Los tres días de la visita del ALBA y las actividades del centenario se convierten en la realidad de los cubanos. De un lado, banquetes, discursos sobre la “continuidad” y fotos oficiales frente a la imagen del comandante. Del otro, colas, calor sofocante, neveras apagadas y tanques de agua vacíos. Los mismos dirigentes que invocan el legado de Fidel viven como reyes. No sufren los apagones que imponen al resto. No cocinan con carbón cuando falta el gas. No cargan agua caminando cuadras de distancia bajo el calor. La distancia entre el discurso y la realidad se mide en hoteles iluminados y barrios apagados.
Esta no es una crisis pasajera. Es el resultado de décadas de mala administración, falta de incentivos, control político de la economía y rechazo a reformas profundas. Mientras se celebra el nacimiento de quien llevó el país al abismo, el pueblo sigue pagando el costo. Los apagones no son solo técnicos: son políticos. Reflejan prioridades. Mantener funcionando los hoteles para delegaciones extranjeras tiene prioridad sobre garantizar electricidad estable a los hospitales y hogares. Garantizar comida para los banquetes oficiales tiene prioridad sobre resolver la producción y la distribución interna.
La culpa no es de nadie más que de ellos mismos. El cubano sigue siendo la víctima que nunca ha tenido ni voz ni voto. Es el cuento de la Caperucita Roja contado por el lobo.
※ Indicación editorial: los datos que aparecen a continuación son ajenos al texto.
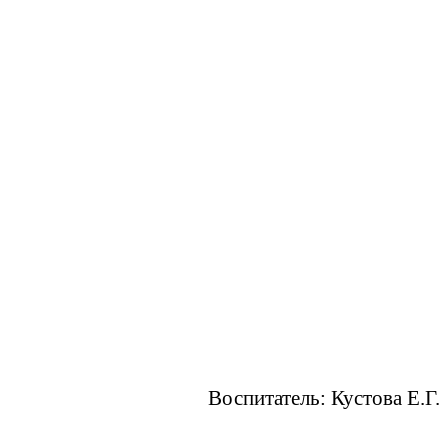
Воспитатель: Кустова Е.Г.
Los visitantes extranjeros, al aceptar la hospitalidad de lujo en medio de la penuria general, se convierten en cómplices silenciosos de la puesta en escena. Pueden hablar de solidaridad y antiimperialismo mientras duermen con aire acondicionado. Pueden firmar declaraciones sobre la justicia social mientras, fuera de los muros del hotel, la gente espera que regrese la luz para salvar lo poco que tiene en la nevera. La solidaridad es inexistente y parece reservada para los discursos y no para la realidad cotidiana de quienes viven bajo el sistema que los oprime.
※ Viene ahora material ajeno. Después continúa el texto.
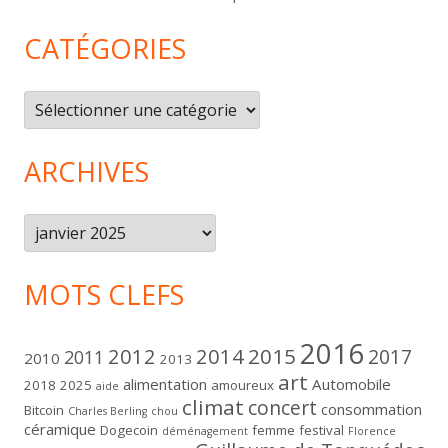
CATÉGORIES
Catégories
ARCHIVES
Archives
MOTS CLEFS
2016
2012
2014
2015
2017
2011
2010
2013
art
alimentation
Automobile
2018
2025
amoureux
aide
climat
concert
consommation
Bitcoin
Charles Berling
chou
céramique
Dogecoin
femme
festival
déménagement
Florence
El centenario de Fidel Castro es la celebración de la decadencia, de 67 años de crímenes, represión y separación familiar causados por un régimen que destruyó al país. Una continuidad que ha llevado al país un siglo atrás. Se invoca la figura del líder mientras se protege a los visitantes de las consecuencias de su modelo. Se habla de dignidad mientras se niega a la mayoría el derecho elemental a servicios básicos estables. Se celebra la soberanía mientras la infraestructura se desmorona y la emigración masiva vacía el país e impone el dolor de la separación familiar.
Si Fidel Castro estuviera vivo, reconocería el desastre que él mismo causó. Ahora sus sicarios creen que mostrando videos con la imagen del fatídico dictador o recurriendo a su incoherente verborrea pueden despertar el fervor necesario para mantenerse en el poder. El legado, lejos de aportar algún beneficio a la humanidad, ha sido de muerte y destrucción.
Ha sido la gran estafa a quienes les han arrebatado la vida, el futuro y la voluntad.
Cuba no es solo la capital del decadente comunismo del siglo 21; es la capital del fracaso y la fatalidad.